**Exercise text**.

■ ■ ■ ■

How to align your generosity with a tax-efficient financial planning strategy
Charitable giving is one of the most personal decisions in a financial plan. The organizations you support and the causes you believe in reflect who you are. Giving is also a financial planning tool, and when done strategically, it can create meaningful tax efficiencies that allow you to give more over time without a corresponding increase in cost to you.
Whether you are just beginning to think about how to incorporate philanthropy into your financial life, looking to give more effectively in retirement, or curious about vehicles like donor-advised funds, this post covers the basics: where to start, how different strategies actually work, and where your financial advisor fits into the picture.
Where Do You Start?
The first question is not which strategy to use, it’s to determine what you actually care about and want to support with your hard-earned dollars. Before any structure or tax planning enters the conversation, it’s worth taking inventory of the organizations and causes that matter most to you, and being honest about the level of ongoing engagement you want.
Some clients want to give regularly to a short list of organizations they know well. Others want flexibility to respond to needs as they arise, or to involve children or grandchildren in a family giving tradition. Others give substantially in a single high-income year and then distribute that giving over time. The right approach depends on your personal situation.
What to Look for in a Nonprofit
Once you know where you want to give, it pays to do a small amount of due diligence. The most important factor is transparency. A well-run organization will clearly communicate how donations are used, what percentage goes to programs versus administrative costs, and how it measures its own impact.
A few things worth checking before you give:
- Does the organization file a Form 990 publicly? This document discloses financials, compensation, and governance, and it is publicly searchable through resources like Charity Navigatoror GuideStar.

■ ■ ■ ■

**Instruction 1**.
Substitute "ventilblok" for "styreblok" in the saved entries, from the line with "nyheder: For styreventiler med Load-Sensing" up to and including the line with "fleksibelt uden behov". Give only those lines, with nothing else altered.

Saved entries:
■ ■ ■ ■

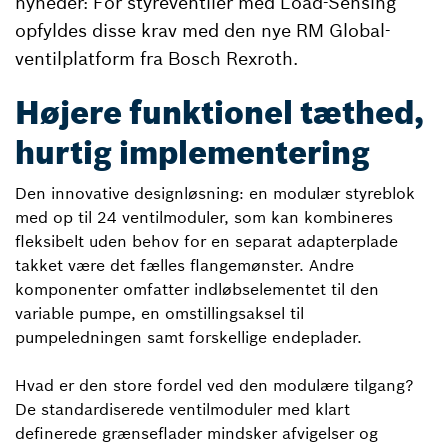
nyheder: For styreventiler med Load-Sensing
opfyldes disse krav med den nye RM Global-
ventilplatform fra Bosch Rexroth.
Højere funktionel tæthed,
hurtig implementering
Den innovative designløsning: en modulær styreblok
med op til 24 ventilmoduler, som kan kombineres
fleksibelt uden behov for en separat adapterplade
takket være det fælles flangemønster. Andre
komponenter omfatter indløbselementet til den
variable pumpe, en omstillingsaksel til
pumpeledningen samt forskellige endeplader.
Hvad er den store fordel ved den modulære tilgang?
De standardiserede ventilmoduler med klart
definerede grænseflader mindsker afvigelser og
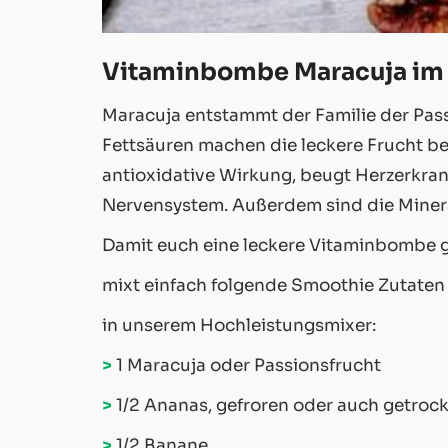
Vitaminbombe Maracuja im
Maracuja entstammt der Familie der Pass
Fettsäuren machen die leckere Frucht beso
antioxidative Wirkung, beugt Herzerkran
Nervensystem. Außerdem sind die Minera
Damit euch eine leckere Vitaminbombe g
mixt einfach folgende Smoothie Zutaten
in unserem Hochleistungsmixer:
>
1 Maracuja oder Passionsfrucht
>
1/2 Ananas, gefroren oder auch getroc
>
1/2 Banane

■ ■ ■ ■

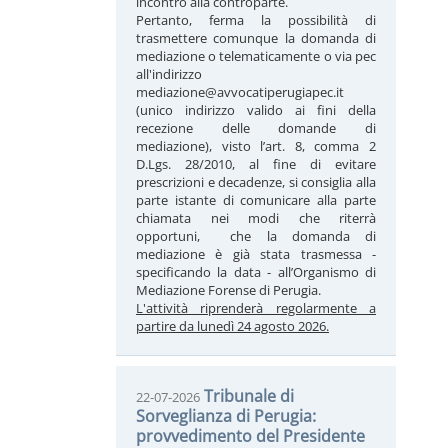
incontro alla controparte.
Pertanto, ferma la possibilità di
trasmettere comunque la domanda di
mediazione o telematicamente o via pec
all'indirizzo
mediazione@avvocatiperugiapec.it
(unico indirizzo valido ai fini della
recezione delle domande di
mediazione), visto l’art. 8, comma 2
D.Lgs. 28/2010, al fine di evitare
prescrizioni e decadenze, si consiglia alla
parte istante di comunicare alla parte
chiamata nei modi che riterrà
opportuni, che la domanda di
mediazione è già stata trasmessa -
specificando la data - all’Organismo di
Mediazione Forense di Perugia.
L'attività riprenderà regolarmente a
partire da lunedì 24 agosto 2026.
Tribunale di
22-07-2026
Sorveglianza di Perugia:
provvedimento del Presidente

■ ■ ■ ■

**Instruction 2**.
Output the text on charitable giving again in full, word for word.

**Expected answer 1**.
nyheder: For styreventiler med Load-Sensing
opfyldes disse krav med den nye RM Global-
ventilplatform fra Bosch Rexroth.
Højere funktionel tæthed,
hurtig implementering
Den innovative designløsning: en modulær ventilblok
med op til 24 ventilmoduler, som kan kombineres
fleksibelt uden behov for en separat adapterplade

**Expected answer 2**.
How to align your generosity with a tax-efficient financial planning strategy
Charitable giving is one of the most personal decisions in a financial plan. The organizations you support and the causes you believe in reflect who you are. Giving is also a financial planning tool, and when done strategically, it can create meaningful tax efficiencies that allow you to give more over time without a corresponding increase in cost to you.
Whether you are just beginning to think about how to incorporate philanthropy into your financial life, looking to give more effectively in retirement, or curious about vehicles like donor-advised funds, this post covers the basics: where to start, how different strategies actually work, and where your financial advisor fits into the picture.
Where Do You Start?
The first question is not which strategy to use, it’s to determine what you actually care about and want to support with your hard-earned dollars. Before any structure or tax planning enters the conversation, it’s worth taking inventory of the organizations and causes that matter most to you, and being honest about the level of ongoing engagement you want.
Some clients want to give regularly to a short list of organizations they know well. Others want flexibility to respond to needs as they arise, or to involve children or grandchildren in a family giving tradition. Others give substantially in a single high-income year and then distribute that giving over time. The right approach depends on your personal situation.
What to Look for in a Nonprofit
Once you know where you want to give, it pays to do a small amount of due diligence. The most important factor is transparency. A well-run organization will clearly communicate how donations are used, what percentage goes to programs versus administrative costs, and how it measures its own impact.
A few things worth checking before you give:
- Does the organization file a Form 990 publicly? This document discloses financials, compensation, and governance, and it is publicly searchable through resources like Charity Navigatoror GuideStar.